--- The data Enclosed Below ---
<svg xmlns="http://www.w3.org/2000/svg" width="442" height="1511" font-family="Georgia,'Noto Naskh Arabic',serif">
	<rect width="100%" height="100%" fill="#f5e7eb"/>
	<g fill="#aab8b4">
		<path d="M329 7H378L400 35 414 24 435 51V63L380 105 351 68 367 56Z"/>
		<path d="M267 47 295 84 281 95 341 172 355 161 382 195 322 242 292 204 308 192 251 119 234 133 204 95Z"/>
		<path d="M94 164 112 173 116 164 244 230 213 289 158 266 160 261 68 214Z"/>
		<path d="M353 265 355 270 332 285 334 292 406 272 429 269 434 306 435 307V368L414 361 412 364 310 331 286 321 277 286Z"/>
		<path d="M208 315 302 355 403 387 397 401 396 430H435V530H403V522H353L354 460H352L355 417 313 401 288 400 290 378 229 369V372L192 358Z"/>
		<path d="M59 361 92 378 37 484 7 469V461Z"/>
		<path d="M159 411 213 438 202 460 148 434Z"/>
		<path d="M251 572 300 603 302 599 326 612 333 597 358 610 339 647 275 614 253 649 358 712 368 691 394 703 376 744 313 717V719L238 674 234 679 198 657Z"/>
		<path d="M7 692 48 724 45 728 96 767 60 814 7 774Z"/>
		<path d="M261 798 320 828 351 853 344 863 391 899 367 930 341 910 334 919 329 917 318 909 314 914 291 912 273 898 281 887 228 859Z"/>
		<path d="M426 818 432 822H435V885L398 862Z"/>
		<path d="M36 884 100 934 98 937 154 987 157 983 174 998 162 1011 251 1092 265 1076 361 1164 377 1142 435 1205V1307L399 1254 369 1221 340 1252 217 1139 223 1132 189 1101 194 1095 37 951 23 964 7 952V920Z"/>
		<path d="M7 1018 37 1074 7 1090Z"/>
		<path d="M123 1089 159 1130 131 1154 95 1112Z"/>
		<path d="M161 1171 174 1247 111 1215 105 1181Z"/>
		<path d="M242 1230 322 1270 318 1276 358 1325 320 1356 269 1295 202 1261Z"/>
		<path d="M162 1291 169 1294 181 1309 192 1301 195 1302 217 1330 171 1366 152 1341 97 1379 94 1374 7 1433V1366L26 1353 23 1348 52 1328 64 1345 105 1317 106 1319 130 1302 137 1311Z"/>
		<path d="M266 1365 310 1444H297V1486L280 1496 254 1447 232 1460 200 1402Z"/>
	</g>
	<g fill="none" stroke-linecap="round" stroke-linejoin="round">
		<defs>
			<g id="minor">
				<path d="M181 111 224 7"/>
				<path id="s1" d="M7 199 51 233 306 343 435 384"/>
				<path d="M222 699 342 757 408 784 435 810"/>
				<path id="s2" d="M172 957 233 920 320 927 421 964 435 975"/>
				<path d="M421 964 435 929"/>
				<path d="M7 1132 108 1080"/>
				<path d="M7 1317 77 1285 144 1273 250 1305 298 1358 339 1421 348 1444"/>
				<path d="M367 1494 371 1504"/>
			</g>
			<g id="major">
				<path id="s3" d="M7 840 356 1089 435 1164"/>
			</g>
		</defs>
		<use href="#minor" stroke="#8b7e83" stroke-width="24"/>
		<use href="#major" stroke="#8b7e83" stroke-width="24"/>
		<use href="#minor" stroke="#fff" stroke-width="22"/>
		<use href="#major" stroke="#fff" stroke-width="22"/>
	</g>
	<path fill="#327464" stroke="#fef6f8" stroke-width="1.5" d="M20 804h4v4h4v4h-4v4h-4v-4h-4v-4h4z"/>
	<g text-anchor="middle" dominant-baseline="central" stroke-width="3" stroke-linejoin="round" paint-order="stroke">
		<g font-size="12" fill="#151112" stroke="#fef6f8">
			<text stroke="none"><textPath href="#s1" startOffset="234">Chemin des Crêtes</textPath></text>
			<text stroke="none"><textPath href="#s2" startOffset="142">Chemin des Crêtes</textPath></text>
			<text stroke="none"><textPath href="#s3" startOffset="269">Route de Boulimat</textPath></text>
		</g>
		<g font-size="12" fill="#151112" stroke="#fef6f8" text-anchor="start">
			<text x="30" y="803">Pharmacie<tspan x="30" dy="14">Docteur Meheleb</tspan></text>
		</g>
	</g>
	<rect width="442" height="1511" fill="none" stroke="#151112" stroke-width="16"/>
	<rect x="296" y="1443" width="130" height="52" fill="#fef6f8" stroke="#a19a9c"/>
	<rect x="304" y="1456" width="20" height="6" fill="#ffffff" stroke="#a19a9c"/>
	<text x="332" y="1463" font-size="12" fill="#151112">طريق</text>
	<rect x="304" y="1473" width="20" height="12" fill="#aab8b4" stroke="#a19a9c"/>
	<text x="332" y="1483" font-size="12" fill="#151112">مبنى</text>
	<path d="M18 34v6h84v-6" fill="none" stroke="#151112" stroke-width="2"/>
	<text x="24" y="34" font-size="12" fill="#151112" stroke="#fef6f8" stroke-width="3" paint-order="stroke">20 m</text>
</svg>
--- End of Enclosed The data ---
--- The data Enclosed Below ---
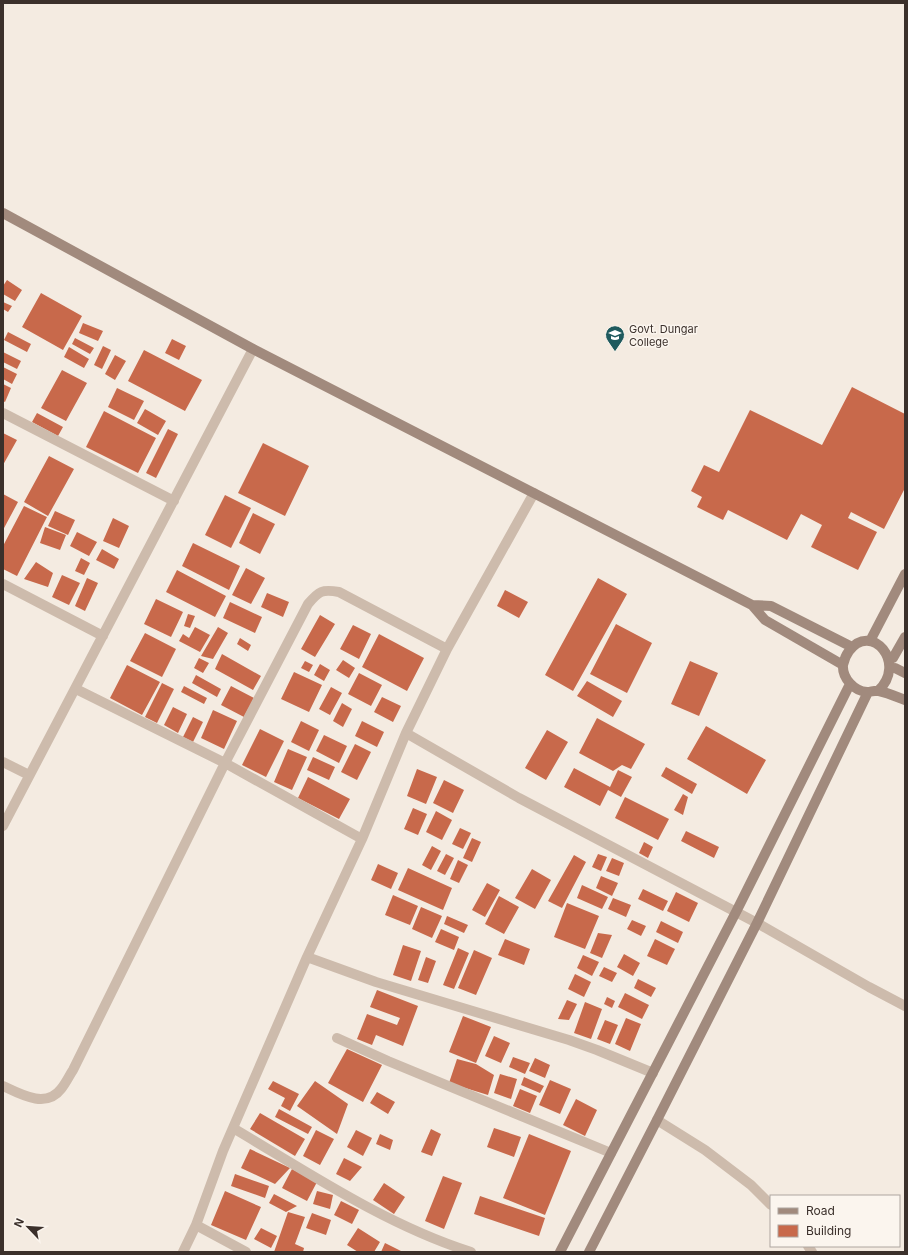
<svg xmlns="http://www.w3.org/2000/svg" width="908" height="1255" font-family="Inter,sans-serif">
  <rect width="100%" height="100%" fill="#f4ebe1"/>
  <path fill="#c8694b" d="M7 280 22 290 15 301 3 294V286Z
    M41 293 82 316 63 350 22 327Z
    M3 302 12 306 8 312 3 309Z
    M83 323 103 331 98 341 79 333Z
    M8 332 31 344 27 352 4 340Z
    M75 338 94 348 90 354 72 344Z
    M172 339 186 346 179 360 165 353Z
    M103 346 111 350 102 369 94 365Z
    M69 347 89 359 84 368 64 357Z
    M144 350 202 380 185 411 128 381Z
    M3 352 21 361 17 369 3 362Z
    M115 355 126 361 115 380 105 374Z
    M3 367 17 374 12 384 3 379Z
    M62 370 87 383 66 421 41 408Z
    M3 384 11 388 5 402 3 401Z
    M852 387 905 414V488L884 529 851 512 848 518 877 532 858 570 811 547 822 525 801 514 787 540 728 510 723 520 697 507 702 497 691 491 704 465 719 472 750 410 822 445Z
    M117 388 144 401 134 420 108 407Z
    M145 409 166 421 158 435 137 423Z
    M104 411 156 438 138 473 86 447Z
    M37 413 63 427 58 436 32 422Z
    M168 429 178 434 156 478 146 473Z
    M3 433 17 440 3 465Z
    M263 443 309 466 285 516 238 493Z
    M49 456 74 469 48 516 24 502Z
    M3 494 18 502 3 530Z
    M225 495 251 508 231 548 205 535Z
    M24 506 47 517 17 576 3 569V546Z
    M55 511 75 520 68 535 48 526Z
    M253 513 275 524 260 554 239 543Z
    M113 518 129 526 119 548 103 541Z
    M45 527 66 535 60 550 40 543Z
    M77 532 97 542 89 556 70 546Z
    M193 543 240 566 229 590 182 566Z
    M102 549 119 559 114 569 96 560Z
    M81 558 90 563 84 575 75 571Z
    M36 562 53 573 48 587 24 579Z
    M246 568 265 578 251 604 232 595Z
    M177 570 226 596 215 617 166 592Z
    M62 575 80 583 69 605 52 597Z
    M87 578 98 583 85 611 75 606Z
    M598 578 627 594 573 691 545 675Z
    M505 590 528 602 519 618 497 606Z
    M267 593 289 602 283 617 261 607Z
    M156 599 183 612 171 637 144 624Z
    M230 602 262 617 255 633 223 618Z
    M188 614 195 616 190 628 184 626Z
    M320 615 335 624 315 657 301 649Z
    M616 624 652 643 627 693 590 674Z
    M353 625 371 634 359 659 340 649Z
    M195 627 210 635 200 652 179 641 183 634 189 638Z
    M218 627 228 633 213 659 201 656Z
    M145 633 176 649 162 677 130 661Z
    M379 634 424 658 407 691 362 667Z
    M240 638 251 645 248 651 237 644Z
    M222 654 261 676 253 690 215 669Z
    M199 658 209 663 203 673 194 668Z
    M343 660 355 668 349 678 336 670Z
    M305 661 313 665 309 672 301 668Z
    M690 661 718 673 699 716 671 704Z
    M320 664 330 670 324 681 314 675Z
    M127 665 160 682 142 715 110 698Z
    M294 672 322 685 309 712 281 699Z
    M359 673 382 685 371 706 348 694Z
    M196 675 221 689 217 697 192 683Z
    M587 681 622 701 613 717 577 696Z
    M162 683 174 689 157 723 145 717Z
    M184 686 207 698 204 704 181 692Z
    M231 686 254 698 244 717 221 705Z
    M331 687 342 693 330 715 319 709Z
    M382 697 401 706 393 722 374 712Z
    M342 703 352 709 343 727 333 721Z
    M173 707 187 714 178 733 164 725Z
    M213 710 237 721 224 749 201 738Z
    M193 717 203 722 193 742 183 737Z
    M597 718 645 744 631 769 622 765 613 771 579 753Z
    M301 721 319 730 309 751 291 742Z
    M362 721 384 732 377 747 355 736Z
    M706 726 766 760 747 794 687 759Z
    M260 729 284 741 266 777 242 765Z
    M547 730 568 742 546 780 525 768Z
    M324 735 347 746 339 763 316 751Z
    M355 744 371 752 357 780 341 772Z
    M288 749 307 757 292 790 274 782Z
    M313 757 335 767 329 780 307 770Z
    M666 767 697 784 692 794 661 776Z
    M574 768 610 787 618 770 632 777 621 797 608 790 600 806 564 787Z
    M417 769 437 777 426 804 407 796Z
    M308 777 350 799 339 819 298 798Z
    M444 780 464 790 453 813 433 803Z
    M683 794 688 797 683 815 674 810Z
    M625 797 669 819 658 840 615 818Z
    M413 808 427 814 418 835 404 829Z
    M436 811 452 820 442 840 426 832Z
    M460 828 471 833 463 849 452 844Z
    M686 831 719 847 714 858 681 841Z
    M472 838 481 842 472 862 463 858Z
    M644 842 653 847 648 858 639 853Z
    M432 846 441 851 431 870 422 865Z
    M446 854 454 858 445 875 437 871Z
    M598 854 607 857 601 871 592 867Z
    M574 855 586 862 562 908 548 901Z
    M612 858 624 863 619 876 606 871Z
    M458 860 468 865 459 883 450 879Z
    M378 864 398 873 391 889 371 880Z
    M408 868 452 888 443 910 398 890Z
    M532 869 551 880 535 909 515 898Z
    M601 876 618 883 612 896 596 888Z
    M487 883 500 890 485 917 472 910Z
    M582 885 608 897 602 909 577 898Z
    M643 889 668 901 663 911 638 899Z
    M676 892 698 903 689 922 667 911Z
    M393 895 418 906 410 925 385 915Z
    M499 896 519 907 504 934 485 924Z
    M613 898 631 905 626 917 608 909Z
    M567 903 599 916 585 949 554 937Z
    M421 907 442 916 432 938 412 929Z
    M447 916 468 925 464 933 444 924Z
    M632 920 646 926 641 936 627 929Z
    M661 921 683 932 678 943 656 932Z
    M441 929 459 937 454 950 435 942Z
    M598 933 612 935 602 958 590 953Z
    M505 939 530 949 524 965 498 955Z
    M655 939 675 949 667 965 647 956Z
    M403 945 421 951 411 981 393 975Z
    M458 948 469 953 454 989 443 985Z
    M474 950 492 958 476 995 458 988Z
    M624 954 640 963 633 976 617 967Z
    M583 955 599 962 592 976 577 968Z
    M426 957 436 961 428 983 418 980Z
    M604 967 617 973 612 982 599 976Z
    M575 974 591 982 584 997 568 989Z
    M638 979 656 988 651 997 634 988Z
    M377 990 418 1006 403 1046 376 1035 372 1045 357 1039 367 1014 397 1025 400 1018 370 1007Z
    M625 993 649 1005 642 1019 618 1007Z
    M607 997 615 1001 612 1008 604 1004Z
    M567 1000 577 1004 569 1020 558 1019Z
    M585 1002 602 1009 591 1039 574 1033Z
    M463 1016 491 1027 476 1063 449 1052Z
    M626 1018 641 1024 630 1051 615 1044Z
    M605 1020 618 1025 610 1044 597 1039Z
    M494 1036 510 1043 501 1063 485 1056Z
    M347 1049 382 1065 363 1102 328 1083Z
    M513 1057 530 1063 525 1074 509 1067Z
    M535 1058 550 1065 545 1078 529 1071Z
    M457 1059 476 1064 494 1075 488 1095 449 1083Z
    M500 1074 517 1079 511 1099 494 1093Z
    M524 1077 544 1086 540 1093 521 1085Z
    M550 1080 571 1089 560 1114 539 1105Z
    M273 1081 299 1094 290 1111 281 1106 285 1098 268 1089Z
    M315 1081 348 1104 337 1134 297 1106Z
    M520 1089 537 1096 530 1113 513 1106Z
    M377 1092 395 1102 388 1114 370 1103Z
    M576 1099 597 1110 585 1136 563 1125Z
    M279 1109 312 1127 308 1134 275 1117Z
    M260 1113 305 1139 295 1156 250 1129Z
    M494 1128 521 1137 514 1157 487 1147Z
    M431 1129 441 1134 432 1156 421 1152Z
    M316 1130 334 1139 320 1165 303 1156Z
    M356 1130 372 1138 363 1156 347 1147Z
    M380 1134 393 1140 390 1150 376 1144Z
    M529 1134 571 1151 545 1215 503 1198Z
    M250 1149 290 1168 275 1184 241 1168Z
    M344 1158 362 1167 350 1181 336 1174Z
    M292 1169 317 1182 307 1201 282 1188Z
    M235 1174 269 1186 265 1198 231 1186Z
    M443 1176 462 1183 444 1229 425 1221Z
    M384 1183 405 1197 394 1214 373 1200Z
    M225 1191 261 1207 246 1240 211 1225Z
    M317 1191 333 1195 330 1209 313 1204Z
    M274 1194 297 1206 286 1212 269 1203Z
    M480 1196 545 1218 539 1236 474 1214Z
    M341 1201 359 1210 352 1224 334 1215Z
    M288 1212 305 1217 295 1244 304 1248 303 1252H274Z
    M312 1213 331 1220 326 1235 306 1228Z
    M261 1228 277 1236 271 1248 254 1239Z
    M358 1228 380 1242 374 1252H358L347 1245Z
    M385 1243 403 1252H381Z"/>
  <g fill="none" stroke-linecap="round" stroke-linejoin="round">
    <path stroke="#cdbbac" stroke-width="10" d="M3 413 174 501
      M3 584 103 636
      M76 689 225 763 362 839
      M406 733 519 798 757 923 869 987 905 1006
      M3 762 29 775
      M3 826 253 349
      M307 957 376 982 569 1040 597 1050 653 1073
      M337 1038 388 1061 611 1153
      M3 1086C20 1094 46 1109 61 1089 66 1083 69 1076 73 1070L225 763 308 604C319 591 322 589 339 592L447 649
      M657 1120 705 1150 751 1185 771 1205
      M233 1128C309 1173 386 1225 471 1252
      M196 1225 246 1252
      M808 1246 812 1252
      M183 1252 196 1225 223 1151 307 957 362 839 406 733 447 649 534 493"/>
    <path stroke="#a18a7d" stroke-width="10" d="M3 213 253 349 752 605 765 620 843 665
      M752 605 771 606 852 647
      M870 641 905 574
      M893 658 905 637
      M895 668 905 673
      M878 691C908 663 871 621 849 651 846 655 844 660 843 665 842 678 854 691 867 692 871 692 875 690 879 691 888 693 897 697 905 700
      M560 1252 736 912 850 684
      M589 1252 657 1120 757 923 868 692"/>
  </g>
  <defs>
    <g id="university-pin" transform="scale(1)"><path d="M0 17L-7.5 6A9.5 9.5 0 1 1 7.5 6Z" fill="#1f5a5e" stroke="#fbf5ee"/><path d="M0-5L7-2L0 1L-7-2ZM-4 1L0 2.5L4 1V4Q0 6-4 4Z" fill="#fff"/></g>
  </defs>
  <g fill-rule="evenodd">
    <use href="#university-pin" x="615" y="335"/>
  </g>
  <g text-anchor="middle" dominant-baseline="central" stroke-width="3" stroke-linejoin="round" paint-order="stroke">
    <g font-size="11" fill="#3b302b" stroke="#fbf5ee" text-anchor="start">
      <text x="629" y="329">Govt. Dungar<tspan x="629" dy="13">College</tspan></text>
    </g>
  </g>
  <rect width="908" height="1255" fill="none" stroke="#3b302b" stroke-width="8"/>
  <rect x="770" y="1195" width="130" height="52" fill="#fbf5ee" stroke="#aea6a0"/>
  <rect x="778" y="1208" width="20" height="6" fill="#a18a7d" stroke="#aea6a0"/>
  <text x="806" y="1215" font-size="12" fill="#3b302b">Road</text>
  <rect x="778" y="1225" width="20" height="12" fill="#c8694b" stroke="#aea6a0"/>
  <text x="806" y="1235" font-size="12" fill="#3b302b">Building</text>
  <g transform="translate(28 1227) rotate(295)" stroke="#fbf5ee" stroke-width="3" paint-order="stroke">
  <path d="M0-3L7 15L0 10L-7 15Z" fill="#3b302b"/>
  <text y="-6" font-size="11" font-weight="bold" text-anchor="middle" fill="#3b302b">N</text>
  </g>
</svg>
--- End of Enclosed The data ---
* _Task requirements_
Reproduce every line from the listing above that holds the word "linecap".

* _Solution below_
	<g fill="none" stroke-linecap="round" stroke-linejoin="round">
  <g fill="none" stroke-linecap="round" stroke-linejoin="round">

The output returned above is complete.